「広島のバチカン」こと府中町が広島市との合併を拒む理由
世界一小さな国・バチカン市国は、かつてはイタリア半島に広大な教皇領を有していたが、19世紀後半にそのほとんどを失い、現在は周囲をイタリアに囲まれている。現在の面積は0.44平方キロメートルと東京の皇居よりも小さいが、国家財政は1993年から黒字を続けている。
バチカンほど狭くはないけれど、広島県安芸郡に位置する「府中町」もまた周りをすべて広島市に囲まれている。
府中市の面積が10.41平方キロしかないのに対し、広島市は約87倍の905.41平方キロもある。まさにガリバーと小人だ。
戦後すぐの広島市はそれほど大きくなかった。ところが1950年代と1970年代に周辺の町村を次々と合併する。
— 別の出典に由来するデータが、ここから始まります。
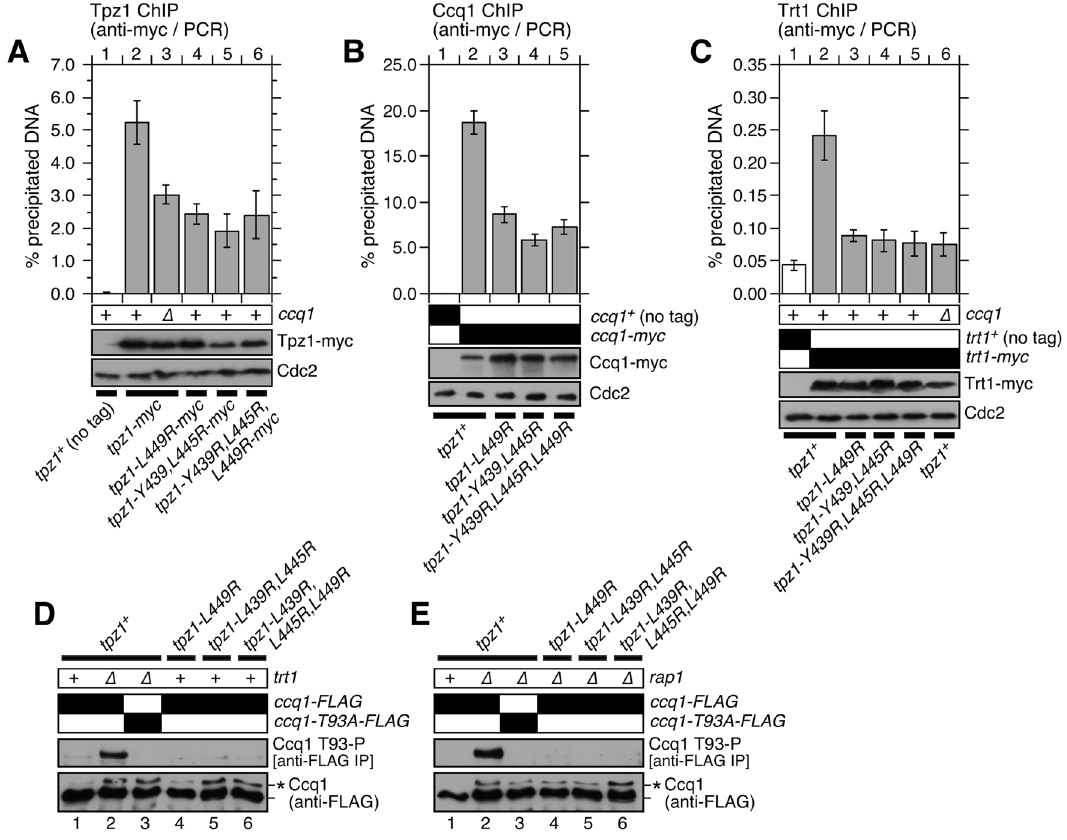
Figure 5. Telomere association of Tpz1, Ccq1 and Trt1 TERT in Tpz1-Ccq1 interaction mutant cells. Effects of disrupting Tpz1-Ccq1 interaction on telomere association for ( A ) Tpz1, ( B ) Ccq1 and ( C ) Trt1 TERT were monitored by ChIP assays. Error bars represent standard error of the mean from three to nine independent experiments. Statistical analysis of ChIP data by 2-tailed Student’s t-test is shown in Table S5. Southern blot analyses of telomere lengths for strains used in ChIP assays are shown in Figure S8A–C. Expression levels of myc-tagged proteins were monitored by anti-myc western blot analysis of whole cell extracts. Anti-Cdc2 blots served as loading control. ( D – E ) Ccq1 Thr93 phosphorylation, detected by anti- phospho(S/T)Q (Phospho-(Ser/Thr) ATM/ATR substrate antibody in both rap1 + (D) or rap1 D (E) backgrounds, is abolished in Tpz1-Ccq1 interaction disruption mutants. For anti-FLAG blots, asterisk (*) indicates hyper-phosphorylated form of Ccq1.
その狙いは人口100万人を突破して政令指定都市になること。そのかいあって1980年に100万人を突破するが、1985年に当時の人口約8万7000人の五日市町を編入している。
余談だが合併問題を議論するため開かれた五日市町議会は大揉め。議員同士で取っ組み合いのケンカをしたり、発煙筒がたかれたり、勢いよく放水されたり――。さすがは仁義なき戦いの舞台となった広島である。